**What the task asks**
Beneath this task are records; print exactly the stretch of them from the line with "cumplen los requisitos del proyecto. Si es" through the line with "nicht stattfinden kann.", both ends included.

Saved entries
########
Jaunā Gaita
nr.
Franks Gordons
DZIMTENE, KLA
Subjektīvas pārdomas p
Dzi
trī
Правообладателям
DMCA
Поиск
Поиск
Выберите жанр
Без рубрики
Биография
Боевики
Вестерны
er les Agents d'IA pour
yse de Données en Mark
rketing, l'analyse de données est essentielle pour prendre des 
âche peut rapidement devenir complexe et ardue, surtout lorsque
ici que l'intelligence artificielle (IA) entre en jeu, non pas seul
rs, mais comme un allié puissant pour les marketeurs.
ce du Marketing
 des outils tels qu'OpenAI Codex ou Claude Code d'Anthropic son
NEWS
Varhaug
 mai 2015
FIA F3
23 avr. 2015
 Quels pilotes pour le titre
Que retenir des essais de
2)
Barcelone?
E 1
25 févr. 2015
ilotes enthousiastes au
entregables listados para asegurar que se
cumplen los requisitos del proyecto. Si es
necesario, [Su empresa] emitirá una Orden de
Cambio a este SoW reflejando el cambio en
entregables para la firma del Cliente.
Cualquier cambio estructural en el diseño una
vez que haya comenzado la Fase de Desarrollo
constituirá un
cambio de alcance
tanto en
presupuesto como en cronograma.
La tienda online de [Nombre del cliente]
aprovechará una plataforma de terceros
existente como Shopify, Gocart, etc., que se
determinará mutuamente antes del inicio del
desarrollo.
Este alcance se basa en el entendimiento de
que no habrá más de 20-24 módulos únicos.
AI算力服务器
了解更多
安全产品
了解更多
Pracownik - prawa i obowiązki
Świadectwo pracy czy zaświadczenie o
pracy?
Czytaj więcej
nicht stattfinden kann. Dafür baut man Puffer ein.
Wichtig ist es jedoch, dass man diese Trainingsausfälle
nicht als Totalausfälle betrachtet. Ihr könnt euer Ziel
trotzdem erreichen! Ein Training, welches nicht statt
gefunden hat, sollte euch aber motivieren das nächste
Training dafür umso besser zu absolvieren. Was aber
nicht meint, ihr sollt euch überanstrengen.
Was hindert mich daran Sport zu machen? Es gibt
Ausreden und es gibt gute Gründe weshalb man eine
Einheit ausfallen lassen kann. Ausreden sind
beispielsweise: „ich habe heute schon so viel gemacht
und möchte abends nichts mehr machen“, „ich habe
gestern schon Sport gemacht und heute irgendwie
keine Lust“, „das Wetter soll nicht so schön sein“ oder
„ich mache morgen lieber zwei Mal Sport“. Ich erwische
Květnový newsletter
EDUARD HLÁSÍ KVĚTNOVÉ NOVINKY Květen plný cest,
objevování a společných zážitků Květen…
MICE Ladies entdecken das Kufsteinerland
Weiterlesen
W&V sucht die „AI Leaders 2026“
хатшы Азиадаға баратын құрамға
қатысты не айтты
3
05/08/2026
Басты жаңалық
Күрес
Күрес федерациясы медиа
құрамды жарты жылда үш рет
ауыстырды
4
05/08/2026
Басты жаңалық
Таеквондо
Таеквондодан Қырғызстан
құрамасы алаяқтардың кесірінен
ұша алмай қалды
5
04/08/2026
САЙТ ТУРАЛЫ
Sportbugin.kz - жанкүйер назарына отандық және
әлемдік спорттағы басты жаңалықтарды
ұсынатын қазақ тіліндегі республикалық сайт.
########
**Answer space**
cumplen los requisitos del proyecto. Si es
necesario, [Su empresa] emitirá una Orden de
Cambio a este SoW reflejando el cambio en
entregables para la firma del Cliente.
Cualquier cambio estructural en el diseño una
vez que haya comenzado la Fase de Desarrollo
constituirá un
cambio de alcance
tanto en
presupuesto como en cronograma.
La tienda online de [Nombre del cliente]
aprovechará una plataforma de terceros
existente como Shopify, Gocart, etc., que se
determinará mutuamente antes del inicio del
desarrollo.
Este alcance se basa en el entendimiento de
que no habrá más de 20-24 módulos únicos.
AI算力服务器
了解更多
安全产品
了解更多
Pracownik - prawa i obowiązki
Świadectwo pracy czy zaświadczenie o
pracy?
Czytaj więcej
nicht stattfinden kann. Dafür baut man Puffer ein.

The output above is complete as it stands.